Postby Morten|Dyalog on Thu Jan 14, 2016 8:09 am

Tomas Gustafsson wrote:More that 7 cents!

You can say that again!
Tomas Gustafsson wrote:I'd really wish you enlarged the UDP ⎕-functions for async behaviour instead

This is a little confusing - which ⎕-functions are you referring to?
Tomas Gustafsson wrote:The ws is kind of a holy thing, and invoking an additional, large set of code (Conga), just to get async transmission doesn't seem like the optimal way to go. At least not if you manage the transmission yourself.

Well, the whole point of Conga is that *it* manages the transmission and the listening in a multi-threaded C DLL outside the workspace. The Conga workspace *is* a little bit large, but you don't need all of it - we will make it significantly lighter in version 15.0. Invoking the .NET framework can hardly be called a "lightweight" solution!
Tomas Gustafsson wrote:UDP send and receive are inherently two different things! They have nothing to do with each other.

If Conga supported UDP, that is what you would get: A function to send, and Conga would permanently be listening in a C thread and just tell you when something arrived.

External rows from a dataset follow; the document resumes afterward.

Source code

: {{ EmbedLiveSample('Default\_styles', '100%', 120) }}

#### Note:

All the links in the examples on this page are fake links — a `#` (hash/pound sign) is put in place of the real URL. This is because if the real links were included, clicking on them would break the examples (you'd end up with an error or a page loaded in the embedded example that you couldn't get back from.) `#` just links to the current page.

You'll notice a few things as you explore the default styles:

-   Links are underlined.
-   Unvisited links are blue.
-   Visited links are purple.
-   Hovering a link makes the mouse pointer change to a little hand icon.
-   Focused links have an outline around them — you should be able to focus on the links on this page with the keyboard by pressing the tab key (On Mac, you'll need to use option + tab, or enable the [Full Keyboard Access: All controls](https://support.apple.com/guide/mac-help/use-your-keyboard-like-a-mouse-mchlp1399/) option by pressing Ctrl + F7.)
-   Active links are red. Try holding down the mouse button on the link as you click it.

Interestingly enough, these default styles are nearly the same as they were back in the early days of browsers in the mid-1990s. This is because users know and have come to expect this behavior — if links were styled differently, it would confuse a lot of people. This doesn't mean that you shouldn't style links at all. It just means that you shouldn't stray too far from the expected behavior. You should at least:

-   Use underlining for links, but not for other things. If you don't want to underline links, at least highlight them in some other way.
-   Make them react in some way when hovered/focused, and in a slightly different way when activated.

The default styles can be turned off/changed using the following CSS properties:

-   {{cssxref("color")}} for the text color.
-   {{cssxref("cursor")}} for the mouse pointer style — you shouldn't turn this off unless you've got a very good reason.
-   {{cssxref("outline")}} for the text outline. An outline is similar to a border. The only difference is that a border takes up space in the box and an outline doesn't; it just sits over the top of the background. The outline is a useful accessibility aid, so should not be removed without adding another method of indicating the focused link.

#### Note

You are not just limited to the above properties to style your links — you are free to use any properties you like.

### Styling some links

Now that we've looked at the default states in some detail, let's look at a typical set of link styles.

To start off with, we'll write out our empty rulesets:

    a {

That is how I imagine it, anyway. You would not need to fork anything, as Conga is permanently running in a separate thread from you anyway. Your threads remain permanently free, and you could throw away a ton of code that you currently have to jump through hoops backwards to use .NET Asynch features etc.
Tomas Gustafsson wrote:Isolates for just the individual send's and receive's would imho neither speed up anything.

Agreed, Isolates are too heavyweight for this. What I was suggesting is that we could add a "promise" as a new type of array, something that could be filled in by a thread which was waiting for Conga to say "Got a message for you", and then gave the "promise" a value. Meanwhile, a thread which decided it NEEDED the value could just refer to it and would automatically block on the promise until the value arrived. At the moment, the only way to manufacture a promise is to invoke a function call to an isolate, but we could allow application code to create promises when needed, as a very easy way to wait for asynchronous calls.
Tomas Gustafsson wrote:I'd really, really, really encourage you to allow user-defined, user-declared hard typing. This would ease packet composing/improve composing performance considerably.

Noted (several times), and I am sure we'll get there eventually. But it would be a mistake to wait for this. APL already allows you to have fixed size arrays: Just create them and then only modify them using modified assignments. I can't believe that this would have a significant impact on your application performance.